Alerts
We have some generic alerts provided by hmpps-helm-charts for common AWS resources such as databases, queues and Kube pods.
For application specific alerts we often use Application Insights to produce alerts based on logging and telemetry.
AWS Alerts
Applications based off the Kotlin template come with the generic-prometheus-alerts chart which provides various alerts for AWS resources.
To enable these alerts there is a little configuration to add to your values.yaml
file. See the Quick Start guide for more details and how to get alerts sent to your Slack channel.
Kubernetes pod alerts
Alert when something has gone wrong with one of your pods, such as if one fails to start.
Ingress alerts
These look out for problems with network traffic, such as responding with 5xx errors.
RDS alerts
A couple of alerts to warn about CPU usage and connection errors.
SNS alerts
Tells you when a topic stops publishing messages.
SQS alerts
Alerts on message queues when messages are not being processed.

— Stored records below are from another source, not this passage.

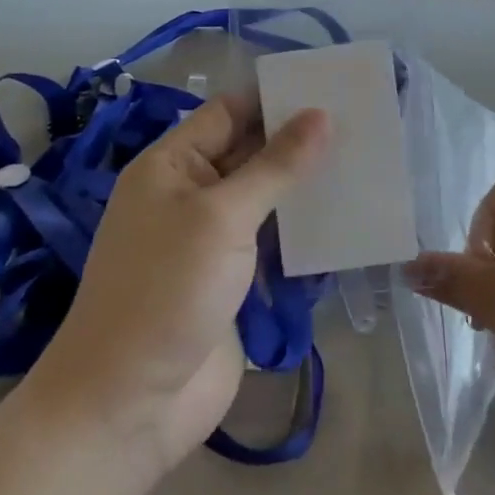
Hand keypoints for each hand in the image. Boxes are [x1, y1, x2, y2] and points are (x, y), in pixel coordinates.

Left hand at [25, 94, 327, 472]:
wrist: (129, 406)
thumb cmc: (166, 292)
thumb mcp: (222, 217)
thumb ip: (275, 165)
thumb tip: (320, 114)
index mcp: (171, 166)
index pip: (229, 112)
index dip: (275, 98)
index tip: (332, 88)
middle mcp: (191, 194)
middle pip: (250, 152)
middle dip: (300, 140)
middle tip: (363, 123)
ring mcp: (212, 240)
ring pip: (267, 198)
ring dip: (307, 186)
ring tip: (366, 163)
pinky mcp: (233, 279)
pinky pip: (273, 241)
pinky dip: (304, 230)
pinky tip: (348, 219)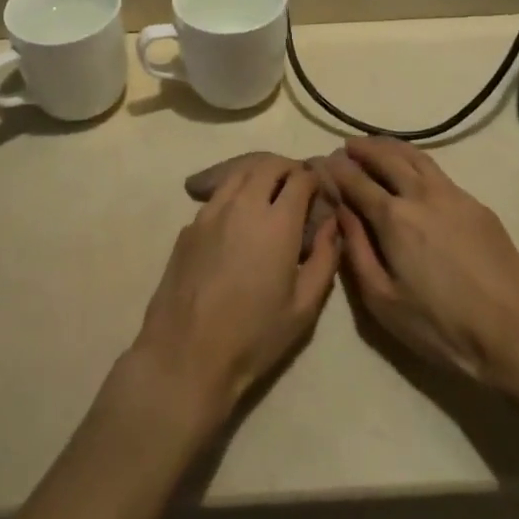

Application Insights Alerts
These are alerts that can be fired based upon the results of an Application Insights Log Analytics query. A simple but effective alerting solution is to write some custom telemetry to App Insights and create an alert that fires when the telemetry is present. There are lots of examples of alerts for existing applications.
To configure the Slack webhook for the alerts you need to create a new Slack app on MOJ Slack, ask in #digital_it_forum for the app to be registered, then ask in #ask-digital-studio-ops for the webhook to be added to the Azure secret manager. This secret can be accessed via terraform for use in your alert terraform.